Both because marketing demography has yet to fully take them into account, and because their standing with the hardcore is often doubtful, they haven’t yet been fully assimilated into how the industry thinks of the core. Yet, because the sales they contribute are indistinguishable from core sales, they’ve had the effect of muting the impact made by the steady universalization of gaming over the course of the last decade. Often, that’s had the unfortunate effect of making the mantle invisible—or, at any rate, easy to ignore.

That’s why throwing its weight behind an auxiliary tag like #NotYourShield has wound up being one of the smartest moves made by #GamerGate. The first wave of the ongoing consumer revolt, as proponents often style it, coalesced around unsubstantiated accusations that a indie game developer, Zoe Quinn, had slept with male reporters in exchange for positive coverage. Despite an insistence that the goal of #GamerGate was to restore journalistic ethics, those early accusers persistently dwelled on the role played by the woman, rather than that of the supposedly corrupt journalists, making it seem unlikely that their cause would attract very many female supporters.
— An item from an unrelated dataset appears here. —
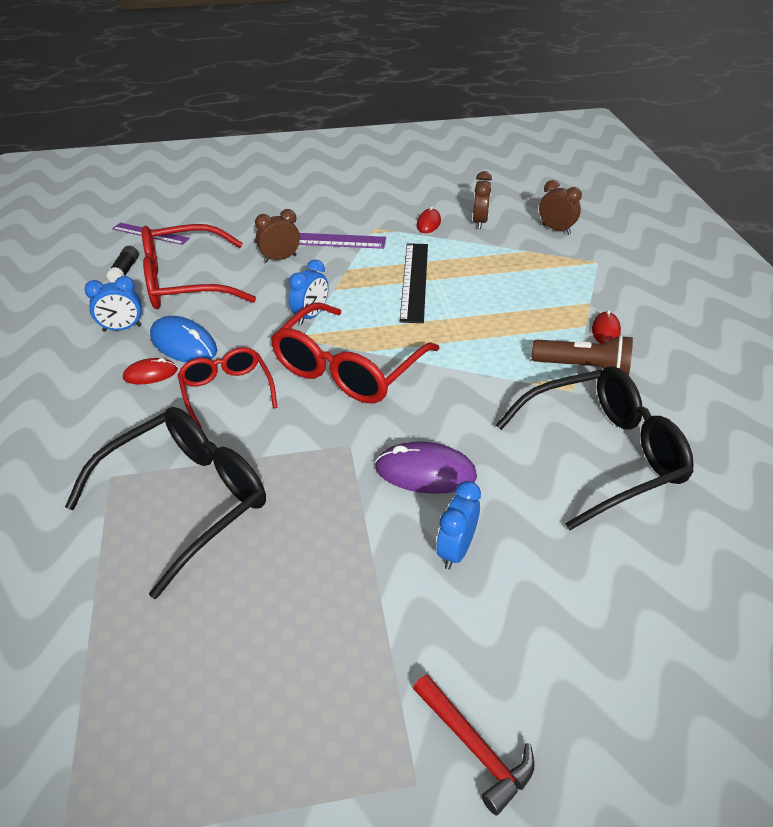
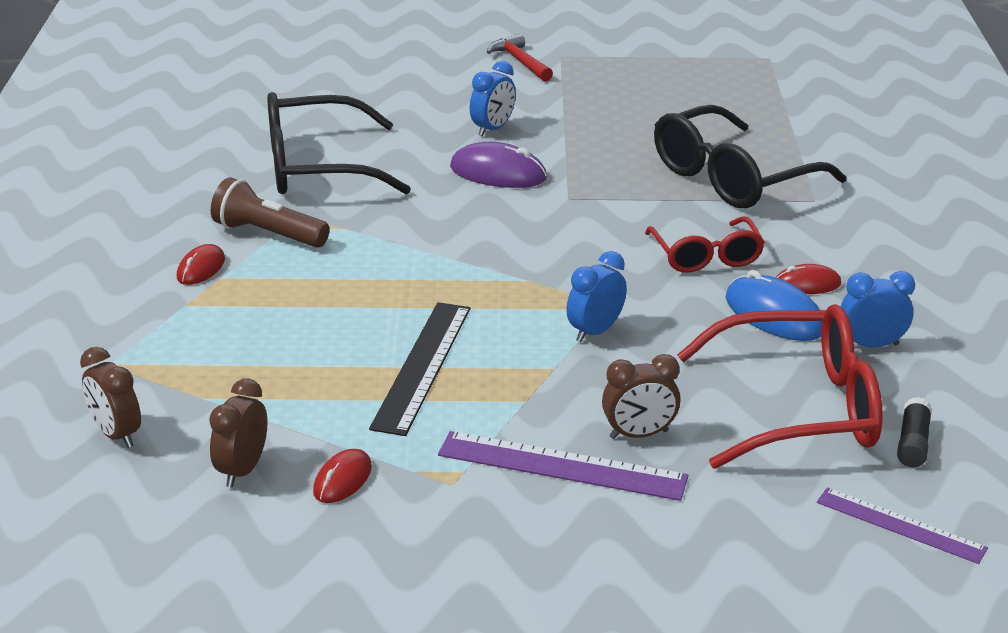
camera: 170 degrees left, 10 degrees down
red glasses [271,302,440,403] -> none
Then, on Aug. 28—a day after actor Adam Baldwin popularized the #GamerGate hashtag in a context unmistakably focused on Quinn—gaming journalists published a spate of articles declaring, in various terms, the “death of the gamer.” Broadly speaking, the message was that, with gaming having expanded to encompass a practically universal audience, developers and marketers no longer need to dote so concertedly on a demographic most still envisioned as young, straight, white, and male.

That was a point many in the gaming industry had been making for years. However, the Aug. 28 articles had been written with fresh anger over the way Quinn, Feminist Frequency’s Anita Sarkeesian, and other female developers, writers and their supporters had been harassed in the preceding two weeks. Consequently, the authors argued their position with more force and disdain that ever before. And since the word “gamer” was pulling double duty, describing both a marketing cohort as well as quasi-tribal identity, some readers interpreted the articles as a declaration of hostility against anyone, including mantle gamers, who considered themselves part of the gaming core.

Thus, when the #NotYourShield tag made its debut the following week, the situation was primed for a second wave of support. The disaffection of mantle gamers and the emergence of a hashtag signaling the possibility of a new inclusiveness in #GamerGate set the stage for a sometimes uneasy alliance. Much of what’s happened since then was possible only because the movement had caught a second wave comprised in no small part of women, persons of color, and members of the LGBT community.

That result was not preordained. It happened, in no small part, because circumstances had conspired to make the core and hardcore gamers of the first wave ready to acknowledge a cohort of gamers that the Aug. 28 articles stormily overlooked, a cohort of which the industry as a whole had for years taken insufficient notice. 

Ushering mantle gamers into the fold may not have been #GamerGate’s intention—4chan messages posted the following day make it clear that many in the first wave promoted the #NotYourShield as part of a “special jamming op” intended to deflect accusations of chauvinism. By now, though, that second wave identifies so thoroughly with the #GamerGate banner that it will likely take years to heal the rift. In the meantime, publishers, marketers and the gaming press would all do well to remember the mantle.